Aucun élément du dossier ne permet de conclure que le titulaire de la marque de l’Union européenne avait l’intention de bloquer le demandeur ou d’empêcher effectivement l’usage de son (ses) signe (s) (14/06/2010, R 1795/2008-4, ZAPPER-CLICK, § 21). En effet, comme conclu ci-dessus, la demanderesse en nullité n’a même pas prouvé qu’au moment du dépôt de la marque contestée, la titulaire avait connaissance ou devait avoir connaissance de tout usage par la demanderesse en nullité d’un signe similaire pour des produits identiques ou similaires pour lesquels il pouvait exister un risque de confusion. À cet égard, les arguments avancés par la demanderesse, qu’ils soient pris individuellement ou en combinaison les uns avec les autres, ne sont étayés par aucun élément objectif, qui infirme l’allégation de mauvaise foi de la demanderesse, fondée entièrement sur la prétendue intention de la titulaire de la MUE de détourner les marques antérieures de la demanderesse lors du dépôt de la MUE.
À la lumière de ce qui précède, la division d’annulation conclut que la demande doit être rejetée.
FRAIS
Conformément à l’article 109, paragraphe 1, du RMUE, la partie perdante dans une procédure d’annulation doit supporter les taxes et frais exposés par l’autre partie.
La demanderesse étant la partie perdante, elle doit supporter les frais exposés par la titulaire de la marque de l’Union européenne aux fins de la présente procédure.
Conformément à l’article 109, paragraphe 7, du RMUE et à l’article 18, paragraphe 1, point c) ii), du REMUE, les frais à payer à la titulaire de la marque de l’Union européenne sont les frais de représentation, qui sont fixés sur la base du taux maximal qui y est fixé. En l’espèce, la titulaire de la marque de l’Union européenne n’a pas désigné de représentant professionnel au sens de l’article 120 du RMUE et, par conséquent, elle n’a pas engagé de frais de représentation.
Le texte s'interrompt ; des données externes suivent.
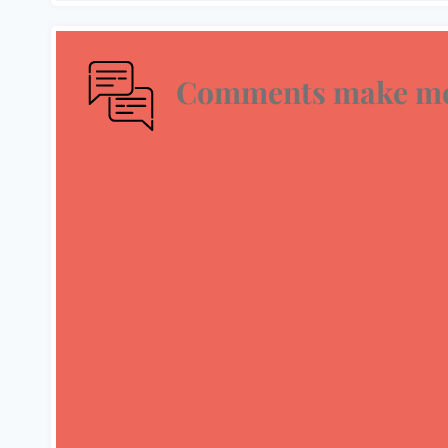
Comments make me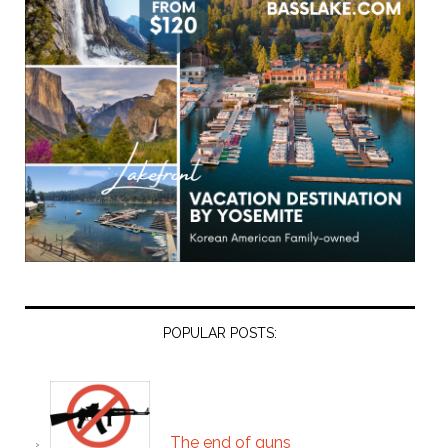
POPULAR POSTS:
The end of guns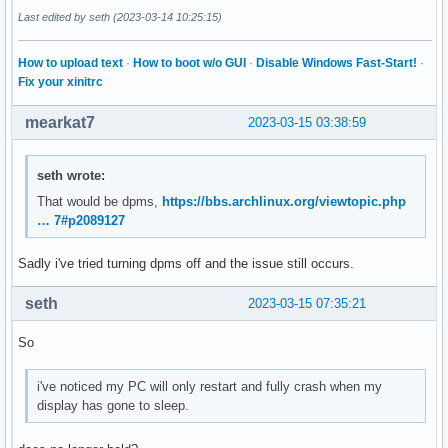
Last edited by seth (2023-03-14 10:25:15)
How to upload text
·
How to boot w/o GUI
·
Disable Windows Fast-Start!
·
Fix your xinitrc
mearkat7
2023-03-15 03:38:59
seth wrote:
That would be dpms,
https://bbs.archlinux.org/viewtopic.php
… 7#p2089127
Sadly i've tried turning dpms off and the issue still occurs.
seth
2023-03-15 07:35:21
So
i've noticed my PC will only restart and fully crash when my
display has gone to sleep.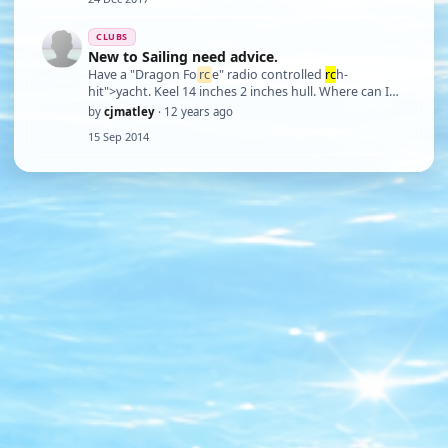
CLUBS
New to Sailing need advice.
Have a "Dragon Fo
rc
e" radio controlled
rc
h-
hit">yacht. Keel 14 inches 2 inches hull. Where can I
sail it? Based in Deal East Kent.
by
cjmatley
· 12 years ago
15 Sep 2014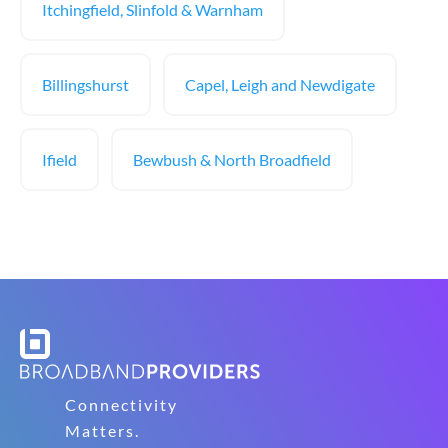
Itchingfield, Slinfold & Warnham
Billingshurst
Capel, Leigh and Newdigate
Ifield
Bewbush & North Broadfield
Connectivity
Matters.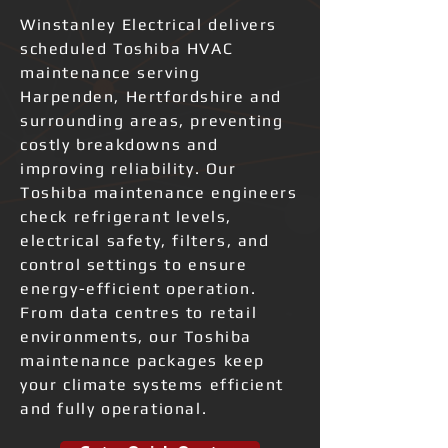
Winstanley Electrical delivers
scheduled Toshiba HVAC
maintenance serving
Harpenden, Hertfordshire and
surrounding areas, preventing
costly breakdowns and
improving reliability. Our
Toshiba maintenance engineers
check refrigerant levels,
electrical safety, filters, and
control settings to ensure
energy-efficient operation.
From data centres to retail
environments, our Toshiba
maintenance packages keep
your climate systems efficient
and fully operational.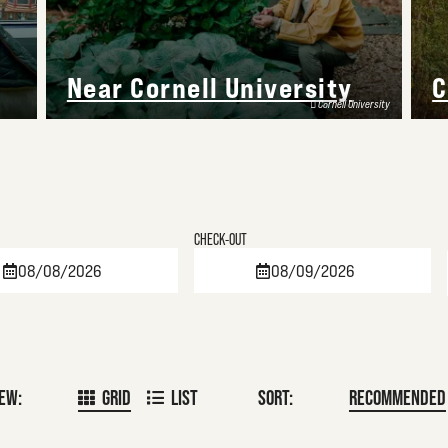
Near Cornell University
C
Cornell University
Checkout
Date
IEW:
GRID
LIST
SORT:
RECOMMENDED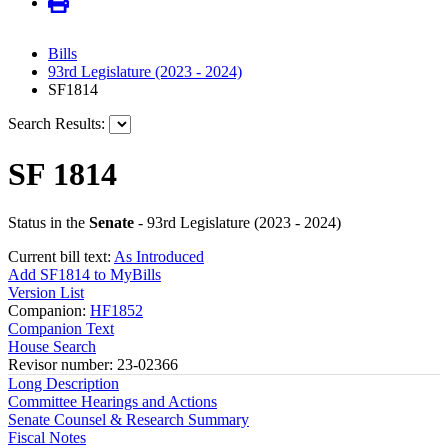
Bills
93rd Legislature (2023 - 2024)
SF1814
Search Results:
SF 1814
Status in the
Senate
- 93rd Legislature (2023 - 2024)
Current bill text:
As Introduced
Add SF1814 to MyBills
Version List
Companion:
HF1852
Companion Text
House Search
Revisor number: 23-02366
Long Description
Committee Hearings and Actions
Senate Counsel & Research Summary
Fiscal Notes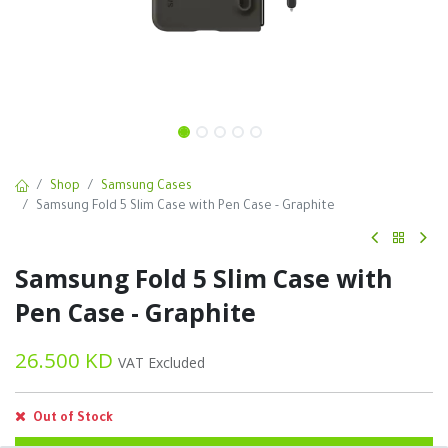
Shop
Samsung Cases
Samsung Fold 5 Slim Case with Pen Case - Graphite
Samsung Fold 5 Slim Case with
Pen Case - Graphite
26.500
KD
VAT Excluded
Out of Stock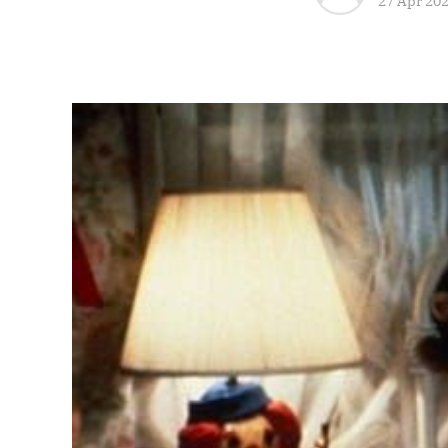
27 Apr 20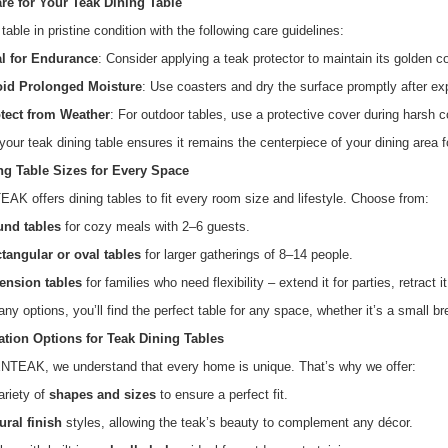
re for Your Teak Dining Table
table in pristine condition with the following care guidelines:
l for Endurance
: Consider applying a teak protector to maintain its golden co
id Prolonged Moisture
: Use coasters and dry the surface promptly after exp
tect from Weather
: For outdoor tables, use a protective cover during harsh c
 your teak dining table ensures it remains the centerpiece of your dining area f
ng Table Sizes for Every Space
 offers dining tables to fit every room size and lifestyle. Choose from:
nd tables
for cozy meals with 2–6 guests.
tangular or oval tables
for larger gatherings of 8–14 people.
ension tables
for families who need flexibility – extend it for parties, retract it
ny options, you’ll find the perfect table for any space, whether it’s a small br
tion Options for Teak Dining Tables
TEAK, we understand that every home is unique. That’s why we offer:
ariety of
shapes and sizes
to ensure a perfect fit.
ural finish
styles, allowing the teak’s beauty to complement any décor.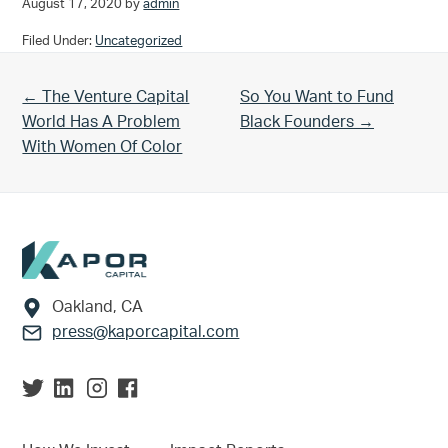
August 17, 2020
by
admin
Filed Under:
Uncategorized
Previous Post:
Next Post:
← The Venture Capital
So You Want to Fund
World Has A Problem
Black Founders →
With Women Of Color
Footer
Oakland, CA
press@kaporcapital.com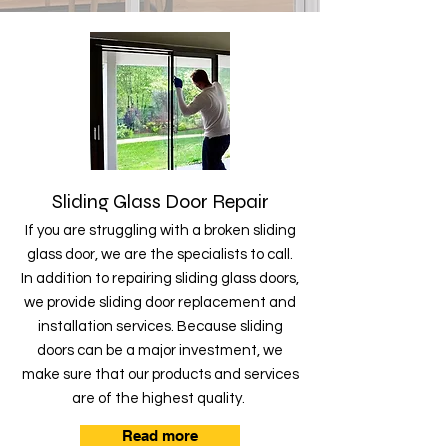
Sliding Glass Door Repair
If you are struggling with a broken sliding
glass door, we are the specialists to call.
In addition to repairing sliding glass doors,
we provide sliding door replacement and
installation services. Because sliding
doors can be a major investment, we
make sure that our products and services
are of the highest quality.
Read more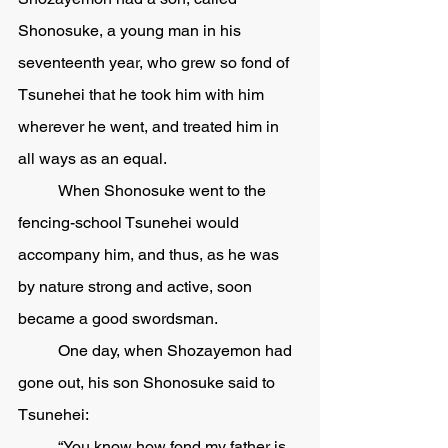
Shonosuke, a young man in his 
seventeenth year, who grew so fond of 
Tsunehei that he took him with him 
wherever he went, and treated him in 
all ways as an equal. 
	When Shonosuke went to the 
fencing-school Tsunehei would 
accompany him, and thus, as he was 
by nature strong and active, soon 
became a good swordsman.
	One day, when Shozayemon had 
gone out, his son Shonosuke said to 
Tsunehei:
	“You know how fond my father is 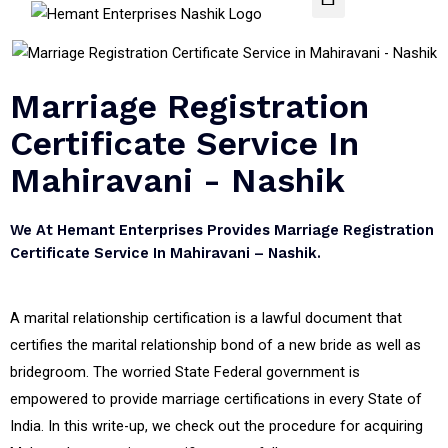
Marriage Registration
Certificate Service In
Mahiravani - Nashik
We At Hemant Enterprises Provides Marriage Registration
Certificate Service In Mahiravani – Nashik.
A marital relationship certification is a lawful document that
certifies the marital relationship bond of a new bride as well as
bridegroom. The worried State Federal government is
empowered to provide marriage certifications in every State of
India. In this write-up, we check out the procedure for acquiring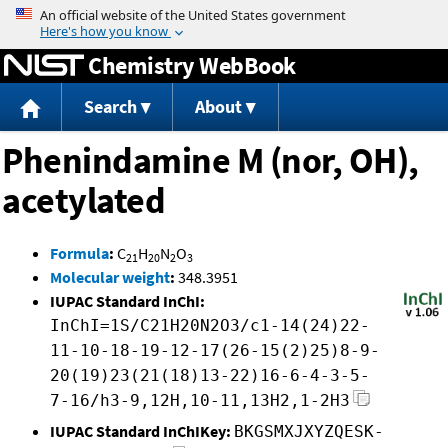
Jump to content
Chemistry WebBook
Search
About
Phenindamine M (nor, OH),
acetylated
Formula
:
C
H
N
O
21
20
2
3
Molecular weight
:
348.3951
IUPAC Standard InChI:
InChI=1S/C21H20N2O3/c1-14(24)22-
11-10-18-19-12-17(26-15(2)25)8-9-
20(19)23(21(18)13-22)16-6-4-3-5-
7-16/h3-9,12H,10-11,13H2,1-2H3
IUPAC Standard InChIKey:
BKGSMXJXYZQESK-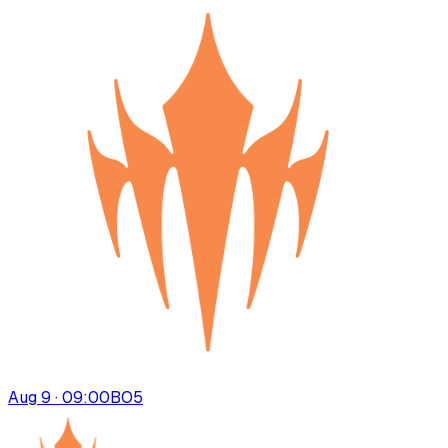
Aug 9 · 09:00
BO
5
Décision sur la demande d’annulation no C 54 759 Page sur 9 9
De la division d’annulation
Oana-Alina STURZA Catherine MEDINA Lidiya Nikolova
Conformément à l’article 67 du RMUE, toute partie peut recourir contre cette décision pour autant que cette dernière n’ait pas fait droit à ses prétentions. Conformément à l’article 68 du RMUE, le recours doit être formé par écrit auprès de l’Office dans un délai de deux mois à compter du jour de la notification de la présente décision. L’acte de recours est déposé dans la langue de procédure de la décision attaquée. En outre, un mémoire exposant les motifs du recours doit être déposé par écrit dans un délai de quatre mois à compter de cette date. Le recours n’est considéré comme formé qu’après paiement de la taxe de recours d’un montant de 720 EUR.